Starting at the line with "Tax & Regulatory Update" and ending at the line with "LIVED PLACE", repeat every line of the data word for word, leaving the pictures out of your answer.

(DATA FOR REVIEW)

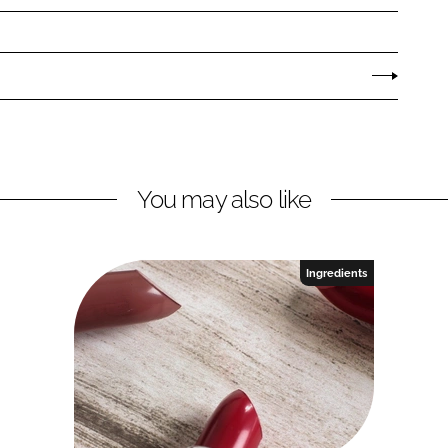
You may also like
Ingredients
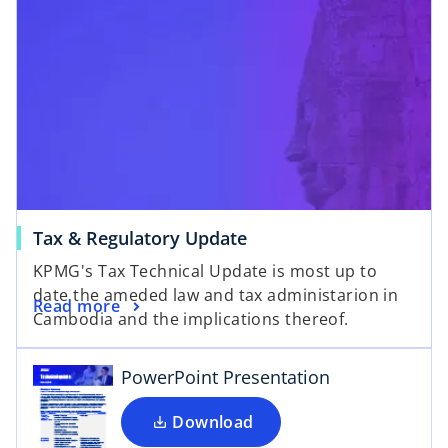
Tax & Regulatory Update
o
KPMG's Tax Technical Update is most up to
p
date the ameded law and tax administarion in
e
Read more
Cambodia and the implications thereof.
n
s
i
PowerPoint Presentation
n
a
Download
n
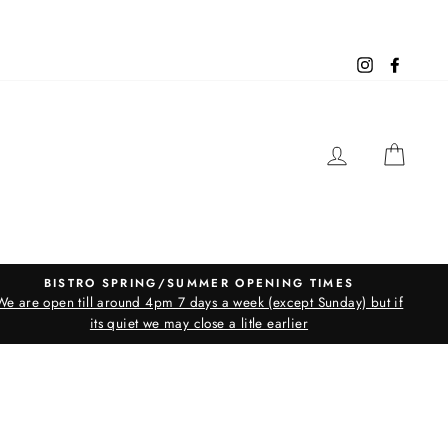
Instagram
Facebo
LOG IN
CAR
BISTRO SPRING/SUMMER OPENING TIMES
We are open till around 4pm 7 days a week (except Sunday) but if
its quiet we may close a litle earlier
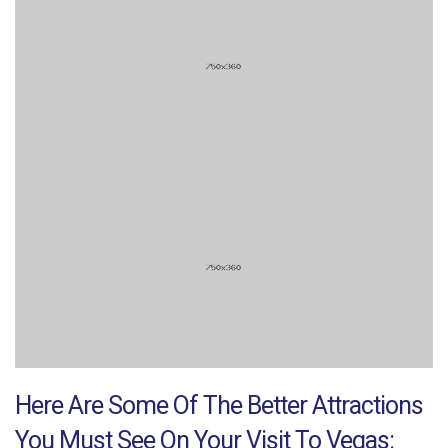
Here Are Some Of The Better Attractions
You Must See On Your Visit To Vegas:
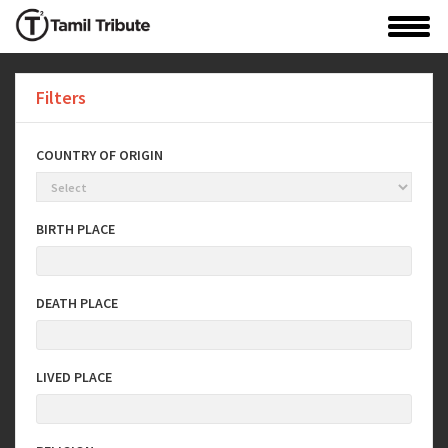
Filters
COUNTRY OF ORIGIN
BIRTH PLACE
DEATH PLACE
LIVED PLACE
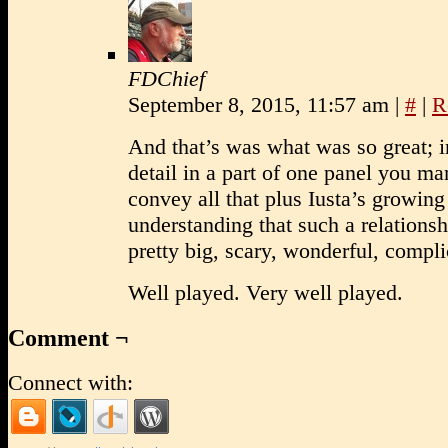
FDChief
September 8, 2015, 11:57 am
|
#
|
R
And that’s was what was so great; i
detail in a part of one panel you m
convey all that plus Iusta’s growing
understanding that such a relationsh
pretty big, scary, wonderful, compli
Well played. Very well played.
Comment ¬
Connect with:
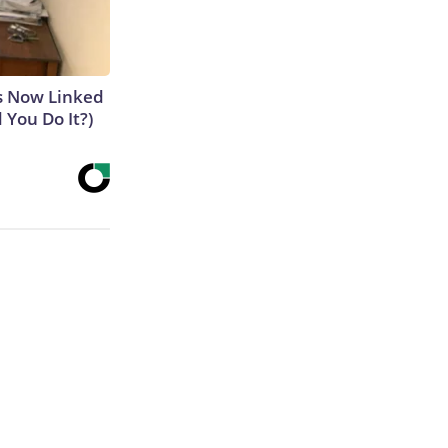
is Now Linked
 You Do It?)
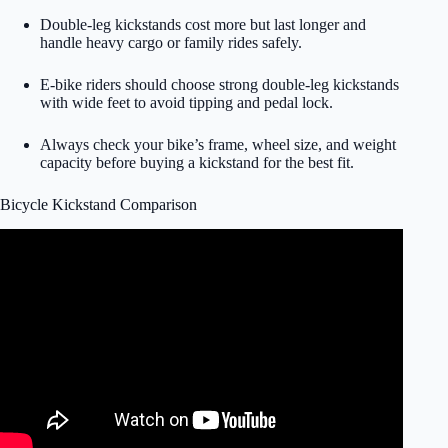
Double-leg kickstands cost more but last longer and
handle heavy cargo or family rides safely.
E-bike riders should choose strong double-leg kickstands
with wide feet to avoid tipping and pedal lock.
Always check your bike’s frame, wheel size, and weight
capacity before buying a kickstand for the best fit.
Bicycle Kickstand Comparison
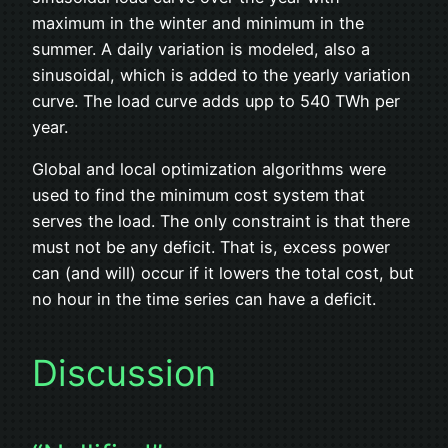
maximum in the winter and minimum in the
summer. A daily variation is modeled, also a
sinusoidal, which is added to the yearly variation
curve. The load curve adds upp to 540 TWh per
year.
Global and local optimization algorithms were
used to find the minimum cost system that
serves the load. The only constraint is that there
must not be any deficit. That is, excess power
can (and will) occur if it lowers the total cost, but
no hour in the time series can have a deficit.
Discussion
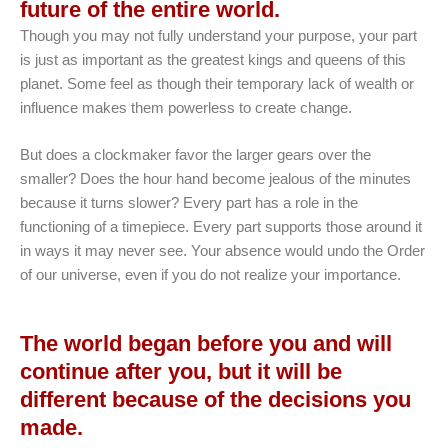
future of the entire world.
Though you may not fully understand your purpose, your part
is just as important as the greatest kings and queens of this
planet. Some feel as though their temporary lack of wealth or
influence makes them powerless to create change.
But does a clockmaker favor the larger gears over the
smaller? Does the hour hand become jealous of the minutes
because it turns slower? Every part has a role in the
functioning of a timepiece. Every part supports those around it
in ways it may never see. Your absence would undo the Order
of our universe, even if you do not realize your importance.
The world began before you and will
continue after you, but it will be
different because of the decisions you
made.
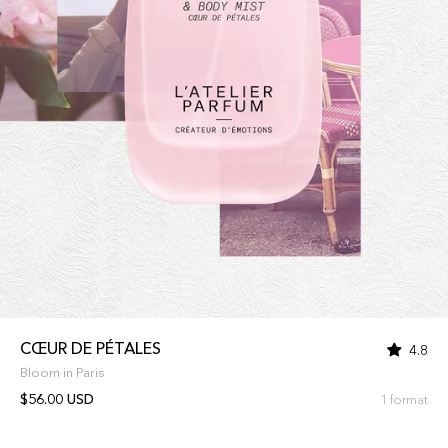
CŒUR DE PÉTALES
4.8
Bloom in Paris
$56.00 USD
1 format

(End DATA FOR REVIEW)

§ TASK OUTPUT:
Tax & Regulatory Update
o
KPMG's Tax Technical Update is most up to
p
date the ameded law and tax administarion in
e
Read more
Cambodia and the implications thereof.
n
s
i
PowerPoint Presentation
n
a
Download
n
Instagram
Facebo
LOG IN
CAR
BISTRO SPRING/SUMMER OPENING TIMES
We are open till around 4pm 7 days a week (except Sunday) but if
its quiet we may close a litle earlier
Here Are Some Of The Better Attractions
You Must See On Your Visit To Vegas:
Filters
COUNTRY OF ORIGIN
BIRTH PLACE
DEATH PLACE
LIVED PLACE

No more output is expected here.